**Task objective:**
Update the data below by changing every "common name" to "vernacular name", leaving everything else as it is.

**Material supplied:**
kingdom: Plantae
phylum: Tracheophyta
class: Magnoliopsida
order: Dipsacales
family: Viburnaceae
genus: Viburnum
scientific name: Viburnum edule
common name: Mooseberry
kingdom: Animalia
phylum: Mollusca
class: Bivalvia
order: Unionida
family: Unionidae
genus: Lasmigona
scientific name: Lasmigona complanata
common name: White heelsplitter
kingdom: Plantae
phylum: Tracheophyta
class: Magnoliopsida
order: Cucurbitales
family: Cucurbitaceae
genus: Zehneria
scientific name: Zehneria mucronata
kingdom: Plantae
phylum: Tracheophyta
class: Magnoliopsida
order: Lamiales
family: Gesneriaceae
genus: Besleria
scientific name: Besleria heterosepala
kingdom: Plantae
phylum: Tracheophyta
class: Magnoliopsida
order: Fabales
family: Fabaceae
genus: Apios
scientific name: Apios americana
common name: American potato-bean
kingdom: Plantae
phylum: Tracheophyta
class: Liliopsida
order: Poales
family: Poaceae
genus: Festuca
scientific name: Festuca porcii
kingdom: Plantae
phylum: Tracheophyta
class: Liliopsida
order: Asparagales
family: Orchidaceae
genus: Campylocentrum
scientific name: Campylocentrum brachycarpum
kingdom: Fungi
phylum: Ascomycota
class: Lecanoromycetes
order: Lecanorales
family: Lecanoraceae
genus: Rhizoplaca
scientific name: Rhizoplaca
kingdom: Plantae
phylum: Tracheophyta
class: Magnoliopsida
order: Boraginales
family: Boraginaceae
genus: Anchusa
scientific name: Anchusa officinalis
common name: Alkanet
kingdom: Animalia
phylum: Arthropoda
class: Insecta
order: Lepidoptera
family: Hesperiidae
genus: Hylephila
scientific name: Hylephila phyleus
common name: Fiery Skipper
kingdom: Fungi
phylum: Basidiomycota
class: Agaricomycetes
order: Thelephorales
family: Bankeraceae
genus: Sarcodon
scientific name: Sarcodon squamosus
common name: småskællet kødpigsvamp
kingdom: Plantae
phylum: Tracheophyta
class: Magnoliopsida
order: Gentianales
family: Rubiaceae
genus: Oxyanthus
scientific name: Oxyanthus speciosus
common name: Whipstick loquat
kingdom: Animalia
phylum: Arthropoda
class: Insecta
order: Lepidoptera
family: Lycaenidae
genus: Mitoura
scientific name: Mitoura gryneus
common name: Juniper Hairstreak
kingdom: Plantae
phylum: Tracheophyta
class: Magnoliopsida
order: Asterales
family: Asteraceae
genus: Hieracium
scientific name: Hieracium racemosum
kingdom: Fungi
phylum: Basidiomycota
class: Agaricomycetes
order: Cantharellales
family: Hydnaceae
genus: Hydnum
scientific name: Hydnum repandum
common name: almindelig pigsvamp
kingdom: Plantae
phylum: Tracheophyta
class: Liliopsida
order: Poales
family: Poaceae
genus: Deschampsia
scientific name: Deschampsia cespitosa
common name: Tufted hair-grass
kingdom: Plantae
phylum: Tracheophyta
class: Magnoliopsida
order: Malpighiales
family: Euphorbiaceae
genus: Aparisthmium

**Result:**
kingdom: Plantae
phylum: Tracheophyta
class: Magnoliopsida
order: Dipsacales
family: Viburnaceae
genus: Viburnum
scientific name: Viburnum edule
vernacular name: Mooseberry
kingdom: Animalia
phylum: Mollusca
class: Bivalvia
order: Unionida
family: Unionidae
genus: Lasmigona
scientific name: Lasmigona complanata
vernacular name: White heelsplitter
kingdom: Plantae
phylum: Tracheophyta
class: Magnoliopsida
order: Cucurbitales
family: Cucurbitaceae
genus: Zehneria
scientific name: Zehneria mucronata
kingdom: Plantae
phylum: Tracheophyta
class: Magnoliopsida
order: Lamiales
family: Gesneriaceae
genus: Besleria
scientific name: Besleria heterosepala
kingdom: Plantae
phylum: Tracheophyta
class: Magnoliopsida
order: Fabales
family: Fabaceae
genus: Apios
scientific name: Apios americana
vernacular name: American potato-bean
kingdom: Plantae
phylum: Tracheophyta
class: Liliopsida
order: Poales
family: Poaceae
genus: Festuca
scientific name: Festuca porcii
kingdom: Plantae
phylum: Tracheophyta
class: Liliopsida
order: Asparagales
family: Orchidaceae
genus: Campylocentrum
scientific name: Campylocentrum brachycarpum
kingdom: Fungi
phylum: Ascomycota
class: Lecanoromycetes
order: Lecanorales
family: Lecanoraceae
genus: Rhizoplaca
scientific name: Rhizoplaca
kingdom: Plantae
phylum: Tracheophyta
class: Magnoliopsida
order: Boraginales
family: Boraginaceae
genus: Anchusa
scientific name: Anchusa officinalis
vernacular name: Alkanet
kingdom: Animalia
phylum: Arthropoda
class: Insecta
order: Lepidoptera
family: Hesperiidae
genus: Hylephila
scientific name: Hylephila phyleus
vernacular name: Fiery Skipper
kingdom: Fungi
phylum: Basidiomycota
class: Agaricomycetes
order: Thelephorales
family: Bankeraceae
genus: Sarcodon
scientific name: Sarcodon squamosus
vernacular name: småskællet kødpigsvamp
kingdom: Plantae
phylum: Tracheophyta
class: Magnoliopsida
order: Gentianales
family: Rubiaceae
genus: Oxyanthus
scientific name: Oxyanthus speciosus
vernacular name: Whipstick loquat
kingdom: Animalia
phylum: Arthropoda
class: Insecta
order: Lepidoptera
family: Lycaenidae
genus: Mitoura
scientific name: Mitoura gryneus
vernacular name: Juniper Hairstreak
kingdom: Plantae
phylum: Tracheophyta
class: Magnoliopsida
order: Asterales
family: Asteraceae
genus: Hieracium
scientific name: Hieracium racemosum
kingdom: Fungi
phylum: Basidiomycota
class: Agaricomycetes
order: Cantharellales
family: Hydnaceae
genus: Hydnum
scientific name: Hydnum repandum
vernacular name: almindelig pigsvamp
kingdom: Plantae
phylum: Tracheophyta
class: Liliopsida
order: Poales
family: Poaceae
genus: Deschampsia
scientific name: Deschampsia cespitosa
vernacular name: Tufted hair-grass
kingdom: Plantae
phylum: Tracheophyta
class: Magnoliopsida
order: Malpighiales
family: Euphorbiaceae
genus: Aparisthmium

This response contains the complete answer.